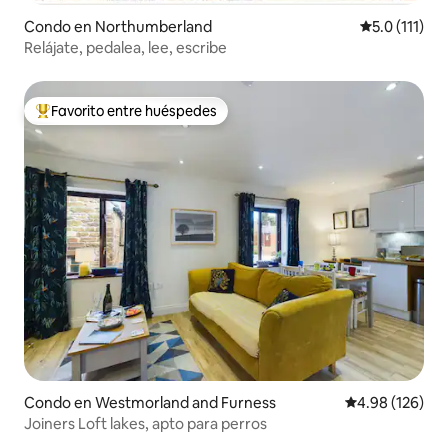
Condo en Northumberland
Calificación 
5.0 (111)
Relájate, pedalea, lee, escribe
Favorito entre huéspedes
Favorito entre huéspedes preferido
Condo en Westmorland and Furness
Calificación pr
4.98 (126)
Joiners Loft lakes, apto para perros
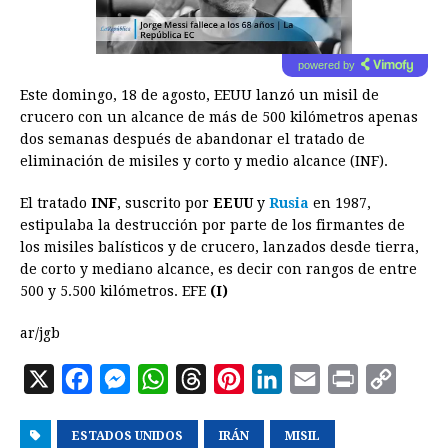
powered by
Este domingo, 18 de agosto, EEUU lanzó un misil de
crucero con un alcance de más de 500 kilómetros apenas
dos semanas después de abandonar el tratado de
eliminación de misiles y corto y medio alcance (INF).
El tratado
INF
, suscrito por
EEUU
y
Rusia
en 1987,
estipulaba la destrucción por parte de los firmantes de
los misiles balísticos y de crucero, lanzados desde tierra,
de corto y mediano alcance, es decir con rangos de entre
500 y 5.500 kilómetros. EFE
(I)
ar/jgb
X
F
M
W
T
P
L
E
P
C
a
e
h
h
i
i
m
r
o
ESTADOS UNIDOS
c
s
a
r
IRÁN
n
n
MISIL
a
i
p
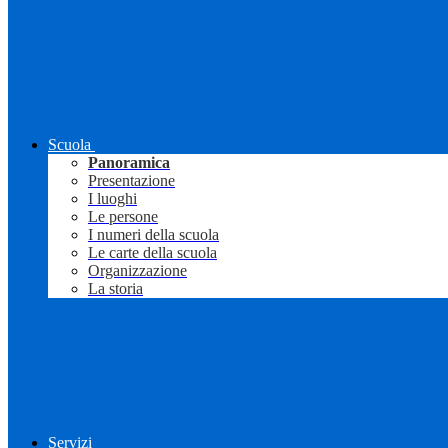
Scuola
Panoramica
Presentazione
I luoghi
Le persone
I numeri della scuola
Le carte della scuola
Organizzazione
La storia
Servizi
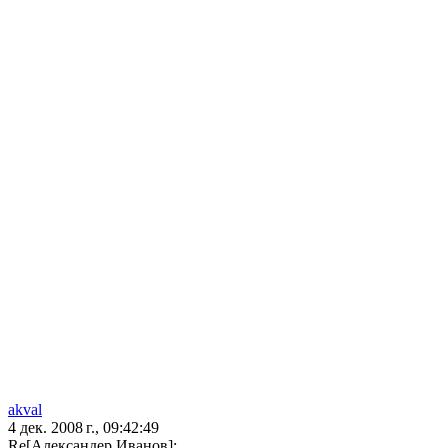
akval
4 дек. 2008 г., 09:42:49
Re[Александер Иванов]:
...
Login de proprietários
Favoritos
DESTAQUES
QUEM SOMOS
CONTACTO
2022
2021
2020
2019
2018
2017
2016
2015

Task description: Identify each line in the entries above that contains the word "entre", and copy those lines. The match is case-sensitive.

Answer to this exercise:
Favorito entre huéspedes
Favorito entre huéspedes preferido
de corto y mediano alcance, es decir con rangos de entre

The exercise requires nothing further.